A prime example is remibrutinib, a drug already approved under the brand name Rhapsido for multiple sclerosis (MS). Beyond its initial indication, remibrutinib is undergoing further clinical trials for hidradenitis suppurativa (HS), a chronic and often painful inflammatory skin condition. According to projections from GlobalData, remibrutinib is forecast to generate approximately $2.6 billion in sales by 2031, considering all its current and potential future indications. This underscores the potential for internally developed assets to become significant revenue generators.
The second half of 2026 is also expected to be a pivotal period for Novartis, with several key milestones anticipated for its internal pipeline. Notably, readouts are expected for ianalumab, an IgG1 monoclonal antibody. Novartis acquired ianalumab as part of its $2.9 billion buyout of MorphoSys, highlighting the company’s strategy of acquiring promising assets from smaller biotechs.
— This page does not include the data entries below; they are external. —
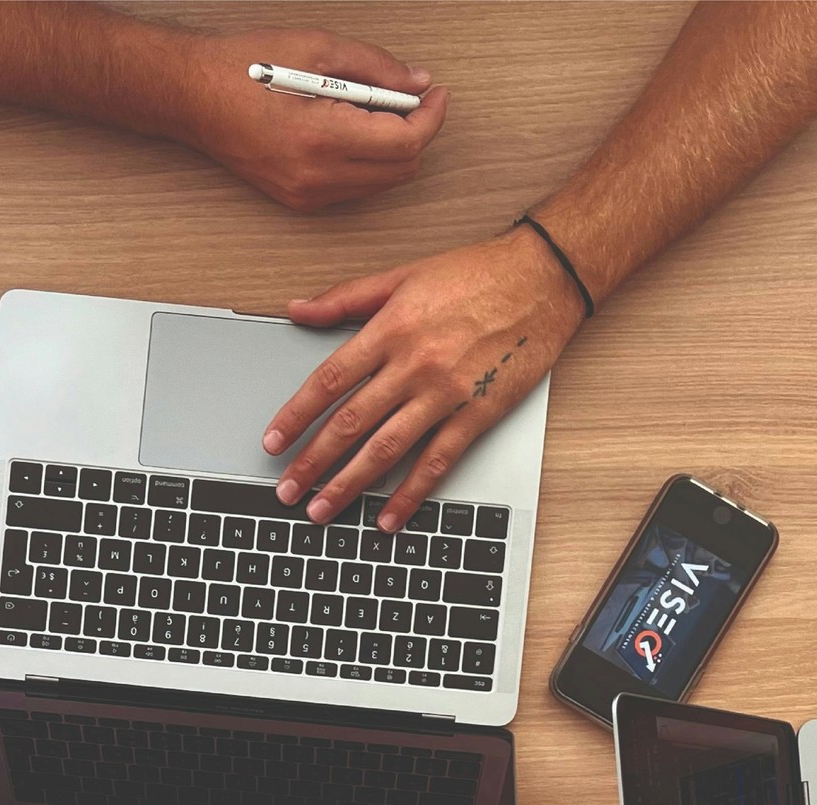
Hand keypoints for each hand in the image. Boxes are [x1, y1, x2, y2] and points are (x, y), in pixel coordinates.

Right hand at [175, 31, 445, 213]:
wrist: (193, 97)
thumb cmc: (243, 67)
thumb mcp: (317, 47)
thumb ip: (374, 66)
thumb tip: (416, 81)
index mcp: (321, 137)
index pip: (404, 142)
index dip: (430, 117)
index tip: (436, 95)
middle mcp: (316, 177)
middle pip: (400, 170)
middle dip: (417, 133)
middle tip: (413, 98)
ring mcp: (307, 195)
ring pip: (380, 183)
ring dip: (393, 149)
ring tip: (379, 110)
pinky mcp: (300, 201)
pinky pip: (354, 188)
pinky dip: (368, 161)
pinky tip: (355, 130)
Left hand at [263, 230, 582, 529]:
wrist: (542, 279)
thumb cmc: (477, 274)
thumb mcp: (403, 274)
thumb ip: (346, 297)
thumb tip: (298, 310)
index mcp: (390, 329)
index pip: (328, 381)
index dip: (296, 416)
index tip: (273, 442)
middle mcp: (413, 364)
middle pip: (350, 423)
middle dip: (313, 462)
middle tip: (288, 492)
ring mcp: (445, 393)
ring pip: (386, 449)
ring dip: (349, 485)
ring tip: (322, 511)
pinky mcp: (477, 415)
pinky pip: (436, 462)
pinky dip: (410, 495)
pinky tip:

Novartis holds considerable optimism for ianalumab, believing it has blockbuster potential.
Graham Parry, an analyst at Citi, commented on Novartis’s outlook, stating, "We continue to see scope for Novartis to beat consensus [with its sales guidance] and flagging potential for 2H26 pipeline readouts to increase this further." This sentiment suggests that the market is anticipating positive developments from Novartis’s pipeline, which could help offset the ongoing impact of generic erosion.
Broader Industry Implications and the Path Forward
The financial performance of Novartis in Q1 2026 serves as a microcosm of the broader challenges and strategic responses within the pharmaceutical industry. The undeniable impact of generic erosion on established revenue streams necessitates a proactive approach to pipeline replenishment. The significant investment in M&A, exemplified by Novartis’s acquisition of Avidity Biosciences, reflects a clear industry consensus on the necessity of acquiring external innovation to navigate the patent cliff.
However, the success of these strategies hinges not only on the volume of deals but also on the quality and integration of acquired assets, as well as the continued strength of internal R&D. The dual approach of strategic acquisitions and robust internal development appears to be the prevailing model for sustained growth in the current pharmaceutical landscape.
The coming years will be critical for Novartis and its peers as they strive to translate pipeline potential into tangible revenue growth. The successful development and commercialization of assets like remibrutinib and ianalumab, alongside the integration of acquired technologies and therapies, will be key determinants of their long-term success. As the industry grapples with the ongoing patent cliff, the ability to innovate, adapt, and strategically invest will define which companies emerge stronger and more resilient in the evolving global healthcare market. The current financial pressures, while significant, are being met with a determined strategic pivot, aiming to secure a future built on a foundation of cutting-edge science and diversified revenue streams.